While living in or visiting a more secular state, to protest in public and demand the heads of unbelievers or to claim that the western nation-states are violating the word of Allah, these are life-and-death threats and therefore can be strongly censured--deportation will be among the next responses from  awakening democracies and other civilized corners. Back to wherever you who so speak can consort with other like minded delusionals.**

--
* Containment-isolation is a humane (evolved?) alternative, if you have the opportunity and luxury for implementing same.
**For more on the battles of Islam, see https://www.youtube.com/watch?v=Im0IisZ77QI. IMPORTANT STUDY, NOT TO MISS.

Saturday, July 18, 2015

(Im)precisely

He added, "Brothers and sisters don't be fooled by your desires, this life is short and bitter and the opportunity to submit to allah may pass you by."

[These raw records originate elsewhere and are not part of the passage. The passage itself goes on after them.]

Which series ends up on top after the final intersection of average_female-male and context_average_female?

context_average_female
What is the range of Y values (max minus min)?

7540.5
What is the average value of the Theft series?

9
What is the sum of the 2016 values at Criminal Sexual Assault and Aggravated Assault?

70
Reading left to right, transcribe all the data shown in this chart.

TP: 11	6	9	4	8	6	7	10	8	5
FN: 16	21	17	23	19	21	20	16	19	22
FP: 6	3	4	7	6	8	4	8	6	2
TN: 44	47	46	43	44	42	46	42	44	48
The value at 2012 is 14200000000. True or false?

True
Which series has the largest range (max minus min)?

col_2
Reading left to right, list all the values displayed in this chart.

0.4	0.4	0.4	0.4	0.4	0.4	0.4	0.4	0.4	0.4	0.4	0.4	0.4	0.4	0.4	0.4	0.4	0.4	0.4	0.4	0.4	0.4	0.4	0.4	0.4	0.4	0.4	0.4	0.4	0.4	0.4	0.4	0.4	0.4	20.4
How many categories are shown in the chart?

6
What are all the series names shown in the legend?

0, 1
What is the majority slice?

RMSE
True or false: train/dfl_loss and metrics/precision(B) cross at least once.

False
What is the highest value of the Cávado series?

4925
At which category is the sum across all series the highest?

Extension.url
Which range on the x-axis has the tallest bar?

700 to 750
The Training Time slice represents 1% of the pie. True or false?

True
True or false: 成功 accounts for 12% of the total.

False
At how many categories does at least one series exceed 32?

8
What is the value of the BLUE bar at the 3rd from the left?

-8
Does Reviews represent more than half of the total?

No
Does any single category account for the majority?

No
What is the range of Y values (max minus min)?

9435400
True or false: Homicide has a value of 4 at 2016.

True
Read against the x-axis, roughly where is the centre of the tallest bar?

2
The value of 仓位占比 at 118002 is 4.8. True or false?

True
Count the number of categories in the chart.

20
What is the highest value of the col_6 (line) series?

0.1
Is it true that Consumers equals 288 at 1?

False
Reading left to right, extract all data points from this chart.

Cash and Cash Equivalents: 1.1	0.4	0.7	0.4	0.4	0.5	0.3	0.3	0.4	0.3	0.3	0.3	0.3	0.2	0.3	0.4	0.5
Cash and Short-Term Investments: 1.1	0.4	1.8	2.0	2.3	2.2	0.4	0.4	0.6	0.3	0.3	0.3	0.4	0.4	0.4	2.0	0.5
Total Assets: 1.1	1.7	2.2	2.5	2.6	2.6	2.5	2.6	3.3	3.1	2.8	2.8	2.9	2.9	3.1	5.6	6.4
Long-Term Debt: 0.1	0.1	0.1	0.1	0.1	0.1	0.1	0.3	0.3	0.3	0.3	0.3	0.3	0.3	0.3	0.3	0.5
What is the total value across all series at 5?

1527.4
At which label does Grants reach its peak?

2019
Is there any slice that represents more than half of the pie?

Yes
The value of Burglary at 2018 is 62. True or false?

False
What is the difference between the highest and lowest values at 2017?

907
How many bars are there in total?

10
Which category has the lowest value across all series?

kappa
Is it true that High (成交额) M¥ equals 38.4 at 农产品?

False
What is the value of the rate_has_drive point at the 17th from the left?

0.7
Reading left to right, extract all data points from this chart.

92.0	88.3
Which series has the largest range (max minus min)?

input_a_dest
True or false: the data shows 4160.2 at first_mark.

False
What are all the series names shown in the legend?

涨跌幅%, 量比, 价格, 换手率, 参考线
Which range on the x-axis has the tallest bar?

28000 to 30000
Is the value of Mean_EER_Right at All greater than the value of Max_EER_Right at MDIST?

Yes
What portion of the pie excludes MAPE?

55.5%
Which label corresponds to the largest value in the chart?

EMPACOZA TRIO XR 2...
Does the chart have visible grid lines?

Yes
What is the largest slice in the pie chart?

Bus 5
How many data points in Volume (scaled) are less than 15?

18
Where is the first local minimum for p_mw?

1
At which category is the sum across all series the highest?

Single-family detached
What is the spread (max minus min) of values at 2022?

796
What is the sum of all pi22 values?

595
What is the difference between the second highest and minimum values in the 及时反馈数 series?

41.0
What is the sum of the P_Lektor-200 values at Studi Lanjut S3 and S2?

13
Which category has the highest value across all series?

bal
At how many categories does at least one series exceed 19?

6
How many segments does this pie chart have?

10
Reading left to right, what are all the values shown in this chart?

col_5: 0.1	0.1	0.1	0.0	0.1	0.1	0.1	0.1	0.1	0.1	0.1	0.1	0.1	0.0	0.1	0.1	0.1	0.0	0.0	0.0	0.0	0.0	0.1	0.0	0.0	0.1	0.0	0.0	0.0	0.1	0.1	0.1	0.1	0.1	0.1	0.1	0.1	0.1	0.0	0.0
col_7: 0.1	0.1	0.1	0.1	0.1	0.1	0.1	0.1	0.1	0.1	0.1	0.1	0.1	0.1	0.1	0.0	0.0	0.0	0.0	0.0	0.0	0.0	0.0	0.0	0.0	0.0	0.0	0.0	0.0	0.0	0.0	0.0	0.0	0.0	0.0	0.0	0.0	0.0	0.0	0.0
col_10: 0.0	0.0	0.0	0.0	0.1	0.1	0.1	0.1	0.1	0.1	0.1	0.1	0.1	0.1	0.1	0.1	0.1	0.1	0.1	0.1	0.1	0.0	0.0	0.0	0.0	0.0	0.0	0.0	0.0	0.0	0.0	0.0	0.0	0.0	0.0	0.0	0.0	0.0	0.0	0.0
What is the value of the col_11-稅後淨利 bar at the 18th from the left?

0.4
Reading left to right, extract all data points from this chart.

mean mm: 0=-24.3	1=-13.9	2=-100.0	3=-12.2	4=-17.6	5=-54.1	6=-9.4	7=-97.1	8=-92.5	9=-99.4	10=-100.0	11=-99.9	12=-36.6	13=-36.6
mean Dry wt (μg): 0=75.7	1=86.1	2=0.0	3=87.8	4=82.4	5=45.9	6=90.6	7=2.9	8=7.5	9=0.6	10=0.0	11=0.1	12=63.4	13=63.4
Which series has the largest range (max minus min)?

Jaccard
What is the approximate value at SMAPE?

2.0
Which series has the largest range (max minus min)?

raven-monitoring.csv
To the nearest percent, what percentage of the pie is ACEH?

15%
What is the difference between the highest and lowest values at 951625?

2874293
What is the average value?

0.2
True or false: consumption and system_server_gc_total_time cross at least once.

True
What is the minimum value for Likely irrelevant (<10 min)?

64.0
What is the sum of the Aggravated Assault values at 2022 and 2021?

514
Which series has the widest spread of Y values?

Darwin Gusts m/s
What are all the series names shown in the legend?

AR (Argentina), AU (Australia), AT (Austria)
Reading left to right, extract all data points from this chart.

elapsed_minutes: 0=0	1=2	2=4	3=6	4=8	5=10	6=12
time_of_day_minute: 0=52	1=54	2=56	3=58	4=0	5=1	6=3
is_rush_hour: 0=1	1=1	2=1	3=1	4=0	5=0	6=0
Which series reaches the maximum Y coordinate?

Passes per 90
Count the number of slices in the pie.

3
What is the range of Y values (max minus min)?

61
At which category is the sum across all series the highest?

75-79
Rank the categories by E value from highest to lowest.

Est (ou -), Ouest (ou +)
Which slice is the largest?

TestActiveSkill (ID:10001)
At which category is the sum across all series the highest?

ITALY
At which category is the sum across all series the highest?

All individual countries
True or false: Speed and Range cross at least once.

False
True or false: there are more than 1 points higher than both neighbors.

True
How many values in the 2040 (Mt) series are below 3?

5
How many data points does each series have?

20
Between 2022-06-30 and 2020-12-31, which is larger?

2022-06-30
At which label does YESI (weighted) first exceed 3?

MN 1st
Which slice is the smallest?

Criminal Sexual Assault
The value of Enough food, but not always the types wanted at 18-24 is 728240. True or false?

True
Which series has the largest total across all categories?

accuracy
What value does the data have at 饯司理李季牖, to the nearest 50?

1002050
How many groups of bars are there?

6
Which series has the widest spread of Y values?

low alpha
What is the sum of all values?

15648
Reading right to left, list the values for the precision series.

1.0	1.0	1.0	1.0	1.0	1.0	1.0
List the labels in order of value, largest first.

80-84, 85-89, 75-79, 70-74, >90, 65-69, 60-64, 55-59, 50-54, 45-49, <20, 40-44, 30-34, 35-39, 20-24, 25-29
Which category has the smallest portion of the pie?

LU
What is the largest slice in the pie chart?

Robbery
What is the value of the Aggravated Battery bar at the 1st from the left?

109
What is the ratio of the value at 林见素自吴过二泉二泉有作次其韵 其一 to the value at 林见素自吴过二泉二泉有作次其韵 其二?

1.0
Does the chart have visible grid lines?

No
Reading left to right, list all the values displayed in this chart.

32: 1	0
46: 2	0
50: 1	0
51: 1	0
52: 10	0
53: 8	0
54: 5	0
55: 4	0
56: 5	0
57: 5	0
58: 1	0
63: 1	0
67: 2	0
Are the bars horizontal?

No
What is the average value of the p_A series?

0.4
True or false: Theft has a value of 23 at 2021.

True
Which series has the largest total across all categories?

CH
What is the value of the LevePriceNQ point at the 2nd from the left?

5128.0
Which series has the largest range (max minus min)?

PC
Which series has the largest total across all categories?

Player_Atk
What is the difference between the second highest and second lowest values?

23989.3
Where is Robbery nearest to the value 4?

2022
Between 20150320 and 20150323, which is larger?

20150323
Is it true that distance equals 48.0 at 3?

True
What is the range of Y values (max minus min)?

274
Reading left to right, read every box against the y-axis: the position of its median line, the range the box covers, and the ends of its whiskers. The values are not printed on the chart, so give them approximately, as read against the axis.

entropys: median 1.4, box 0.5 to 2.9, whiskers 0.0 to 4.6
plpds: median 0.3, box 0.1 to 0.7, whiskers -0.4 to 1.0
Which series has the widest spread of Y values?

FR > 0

A Washington Post article online concerning one of the latest shootings in the US outlined the different lives the shooter, Mohammad Youssef Abdulazeez, led. As with many articles online, advertisements were sprinkled throughout, among them this one concerning wine. What is interesting is that the advertisement comments nicely on what the article at that point was highlighting in the writings of Mr. Abdulazeez. 

I question the mechanical insertion of advertisements into "content," always, but that is perhaps a minority view. As this one, however, makes clear, Mr. Abdulazeez's interests are eerily underlined and give pause to the wisdom of scrambling content with Mammon's messages. 

Isn't that what these intrusions and diversions are? Down with the silly and time-wasting insertions . . . they even lead to posts like this one, where the diversion is the subject, not what the article says, much less what the article might mean.

Oh, the title and authors in case someone might want to delve. Chattanooga shooter's real, online lives seem to take divergent paths, by Greg Jaffe, Thomas Gibbons-Neff and Adam Goldman, July 17, 2015.